(Stored dataset items)
+--

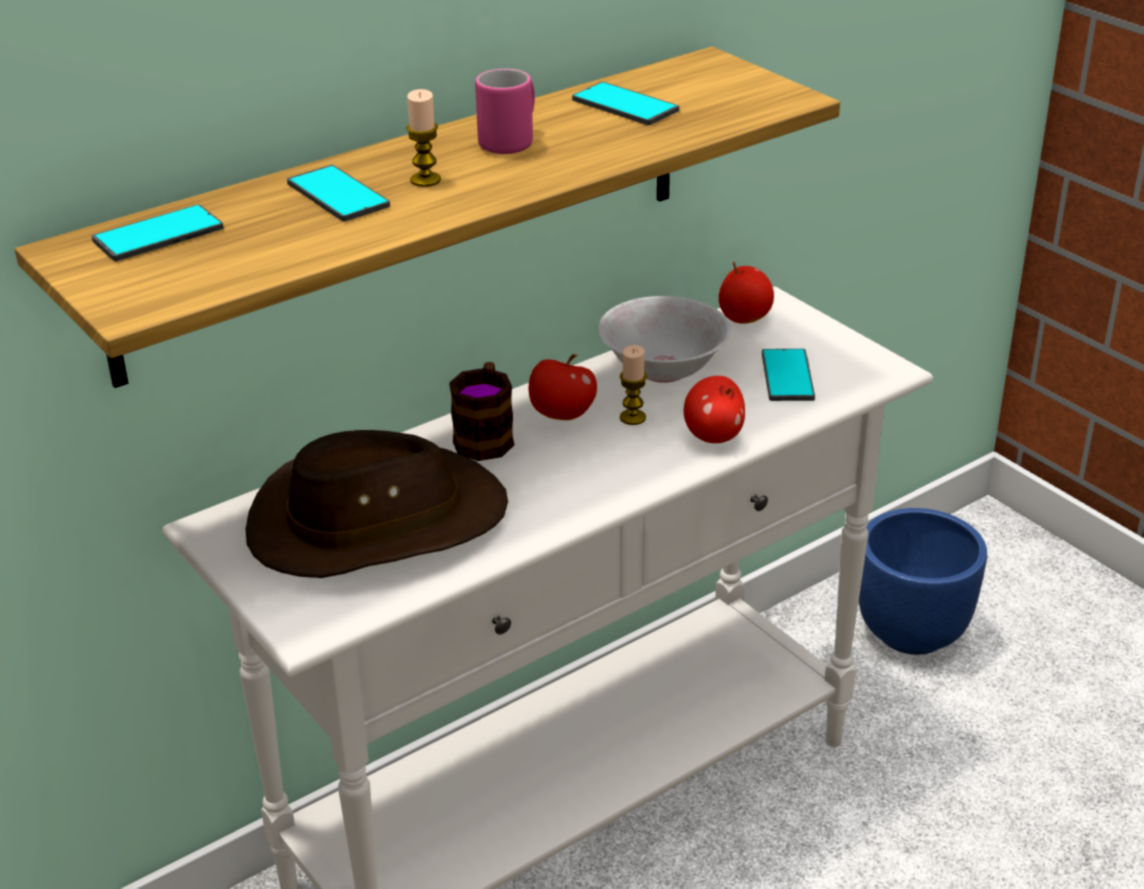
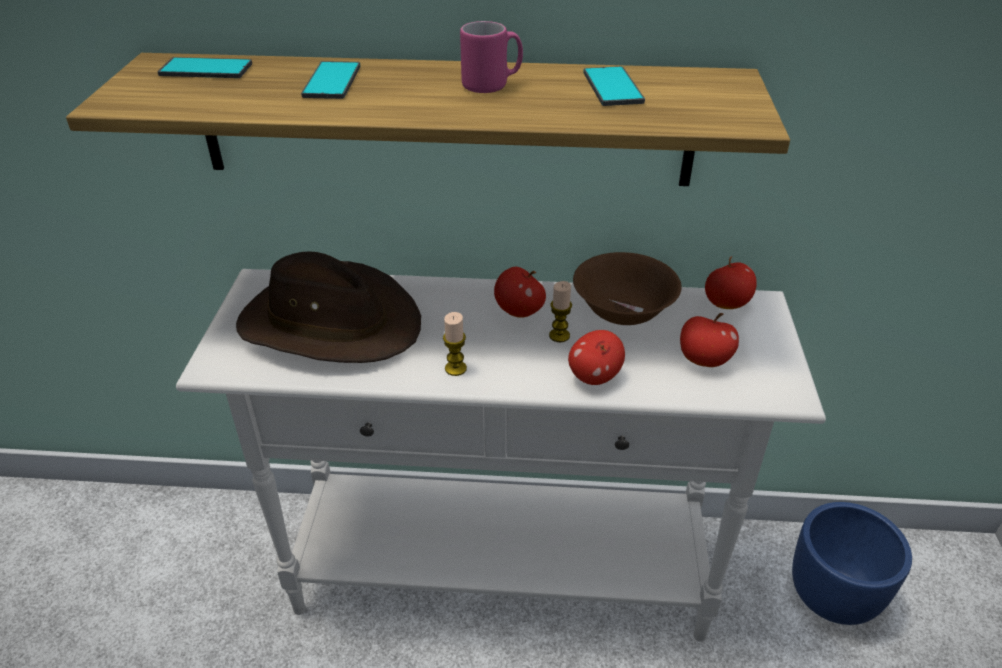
camera: 40 degrees right, 5 degrees up
candle [406,89,441,187] -> candle moved to [443,312,467,376]
mug [449,362,514,461] -> none
white bowl [598,296,731,383] -> brown bowl [573,252,682,325]
phone [762,349,815,401] -> apple [680,313,739,367]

+--

● **ABOUT THIS TASK**
Return exactly the line that contains "candle [406,89,441,187] ->" and every line after it, through the last line of the records.

● **RESULT OF THE EXERCISE**
candle [406,89,441,187] -> candle moved to [443,312,467,376]
mug [449,362,514,461] -> none
white bowl [598,296,731,383] -> brown bowl [573,252,682,325]
phone [762,349,815,401] -> apple [680,313,739,367]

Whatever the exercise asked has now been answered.